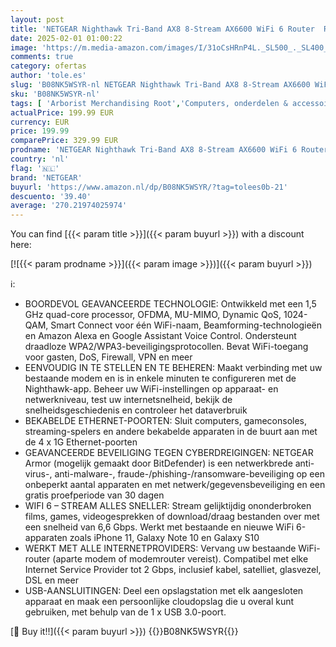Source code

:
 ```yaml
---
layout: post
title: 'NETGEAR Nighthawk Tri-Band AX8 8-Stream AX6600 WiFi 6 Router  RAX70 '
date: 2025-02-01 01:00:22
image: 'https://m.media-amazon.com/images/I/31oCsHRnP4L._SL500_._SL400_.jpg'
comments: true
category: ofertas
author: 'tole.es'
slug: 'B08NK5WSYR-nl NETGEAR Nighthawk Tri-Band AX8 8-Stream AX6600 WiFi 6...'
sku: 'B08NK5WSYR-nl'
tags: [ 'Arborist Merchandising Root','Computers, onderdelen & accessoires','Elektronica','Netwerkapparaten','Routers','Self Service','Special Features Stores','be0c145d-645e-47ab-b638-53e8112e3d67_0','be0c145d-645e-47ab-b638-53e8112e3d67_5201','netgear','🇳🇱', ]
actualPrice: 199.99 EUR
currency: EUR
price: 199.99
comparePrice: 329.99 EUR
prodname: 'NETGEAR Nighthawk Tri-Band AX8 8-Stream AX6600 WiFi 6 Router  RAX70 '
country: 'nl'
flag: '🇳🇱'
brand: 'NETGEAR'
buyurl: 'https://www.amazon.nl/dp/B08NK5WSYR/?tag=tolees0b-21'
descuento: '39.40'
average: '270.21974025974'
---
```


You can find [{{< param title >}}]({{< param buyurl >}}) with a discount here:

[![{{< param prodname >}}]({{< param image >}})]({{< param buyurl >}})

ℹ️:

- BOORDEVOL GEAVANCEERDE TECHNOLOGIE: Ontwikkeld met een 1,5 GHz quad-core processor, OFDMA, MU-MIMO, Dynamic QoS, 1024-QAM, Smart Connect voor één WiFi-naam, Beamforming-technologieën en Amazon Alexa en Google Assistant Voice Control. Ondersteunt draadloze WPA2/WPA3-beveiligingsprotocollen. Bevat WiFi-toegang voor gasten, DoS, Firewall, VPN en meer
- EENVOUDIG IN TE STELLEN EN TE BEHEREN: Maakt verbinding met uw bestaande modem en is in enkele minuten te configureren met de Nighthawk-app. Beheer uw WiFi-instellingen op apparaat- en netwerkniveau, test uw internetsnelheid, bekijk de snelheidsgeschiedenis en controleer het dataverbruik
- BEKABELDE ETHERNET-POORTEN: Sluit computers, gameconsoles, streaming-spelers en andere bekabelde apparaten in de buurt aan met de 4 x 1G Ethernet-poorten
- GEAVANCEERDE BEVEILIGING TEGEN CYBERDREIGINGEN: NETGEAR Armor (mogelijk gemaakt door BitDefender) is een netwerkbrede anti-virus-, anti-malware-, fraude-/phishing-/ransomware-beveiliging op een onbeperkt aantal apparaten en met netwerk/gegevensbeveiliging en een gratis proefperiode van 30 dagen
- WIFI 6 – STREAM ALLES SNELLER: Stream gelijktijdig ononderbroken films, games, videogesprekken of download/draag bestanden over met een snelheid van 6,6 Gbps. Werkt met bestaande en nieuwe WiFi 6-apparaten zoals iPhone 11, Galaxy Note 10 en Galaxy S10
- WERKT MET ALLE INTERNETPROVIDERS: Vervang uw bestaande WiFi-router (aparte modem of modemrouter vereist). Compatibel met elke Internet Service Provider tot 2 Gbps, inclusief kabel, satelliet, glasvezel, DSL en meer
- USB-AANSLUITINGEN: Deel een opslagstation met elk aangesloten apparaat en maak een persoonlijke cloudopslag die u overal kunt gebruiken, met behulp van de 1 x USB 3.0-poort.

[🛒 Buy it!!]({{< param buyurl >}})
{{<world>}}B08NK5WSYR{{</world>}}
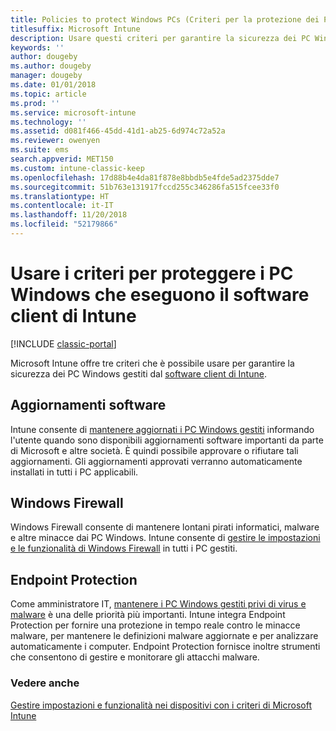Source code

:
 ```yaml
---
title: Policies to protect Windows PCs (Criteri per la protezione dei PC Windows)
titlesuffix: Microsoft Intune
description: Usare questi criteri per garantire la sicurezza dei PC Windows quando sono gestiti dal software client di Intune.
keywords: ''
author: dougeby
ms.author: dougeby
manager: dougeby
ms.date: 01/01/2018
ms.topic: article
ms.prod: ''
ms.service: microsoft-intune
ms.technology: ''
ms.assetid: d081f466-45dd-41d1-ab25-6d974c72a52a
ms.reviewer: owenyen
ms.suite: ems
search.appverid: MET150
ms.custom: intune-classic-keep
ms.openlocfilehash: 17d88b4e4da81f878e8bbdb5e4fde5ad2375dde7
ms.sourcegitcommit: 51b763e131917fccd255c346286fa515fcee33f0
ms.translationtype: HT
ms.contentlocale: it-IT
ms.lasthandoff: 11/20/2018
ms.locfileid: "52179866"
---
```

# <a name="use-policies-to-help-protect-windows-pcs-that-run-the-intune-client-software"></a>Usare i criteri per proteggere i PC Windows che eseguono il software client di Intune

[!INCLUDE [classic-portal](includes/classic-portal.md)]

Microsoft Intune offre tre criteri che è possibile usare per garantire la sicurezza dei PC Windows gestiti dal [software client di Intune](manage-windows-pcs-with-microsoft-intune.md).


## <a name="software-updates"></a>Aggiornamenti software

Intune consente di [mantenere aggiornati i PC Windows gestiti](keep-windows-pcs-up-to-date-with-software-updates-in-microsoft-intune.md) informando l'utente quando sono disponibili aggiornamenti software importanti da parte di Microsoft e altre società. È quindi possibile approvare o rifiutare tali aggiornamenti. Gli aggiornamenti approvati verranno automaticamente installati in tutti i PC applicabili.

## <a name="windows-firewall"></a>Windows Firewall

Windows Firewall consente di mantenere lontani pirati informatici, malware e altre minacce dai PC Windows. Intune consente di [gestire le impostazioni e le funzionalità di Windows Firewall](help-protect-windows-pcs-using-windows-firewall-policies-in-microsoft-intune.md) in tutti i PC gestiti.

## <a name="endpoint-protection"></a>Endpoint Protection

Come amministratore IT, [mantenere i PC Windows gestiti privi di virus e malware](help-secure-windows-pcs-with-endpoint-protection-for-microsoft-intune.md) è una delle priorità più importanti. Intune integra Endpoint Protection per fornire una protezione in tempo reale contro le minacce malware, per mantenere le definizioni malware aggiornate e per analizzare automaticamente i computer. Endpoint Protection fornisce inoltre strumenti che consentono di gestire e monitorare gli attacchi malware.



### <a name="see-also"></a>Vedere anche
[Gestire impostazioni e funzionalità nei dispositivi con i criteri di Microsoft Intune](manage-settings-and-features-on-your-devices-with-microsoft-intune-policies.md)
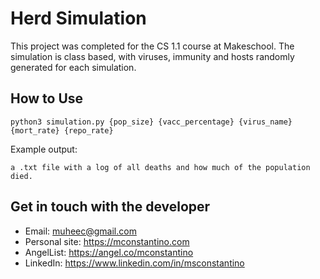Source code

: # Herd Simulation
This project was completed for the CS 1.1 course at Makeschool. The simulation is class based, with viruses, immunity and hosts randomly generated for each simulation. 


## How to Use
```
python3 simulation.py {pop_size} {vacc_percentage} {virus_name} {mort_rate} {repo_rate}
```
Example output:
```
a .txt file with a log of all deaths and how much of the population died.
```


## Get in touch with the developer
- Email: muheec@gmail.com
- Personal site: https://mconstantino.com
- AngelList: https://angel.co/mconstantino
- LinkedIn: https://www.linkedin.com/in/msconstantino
-------
▸ EXERCISE PROMPT:
Show me every line of the entries above that holds "garantire".

▸ EXERCISE OUTPUT:
description: Usare questi criteri per garantire la sicurezza dei PC Windows quando sono gestiti dal software client di Intune.
Microsoft Intune offre tre criteri che è possibile usare per garantire la sicurezza dei PC Windows gestiti dal [software client di Intune](manage-windows-pcs-with-microsoft-intune.md).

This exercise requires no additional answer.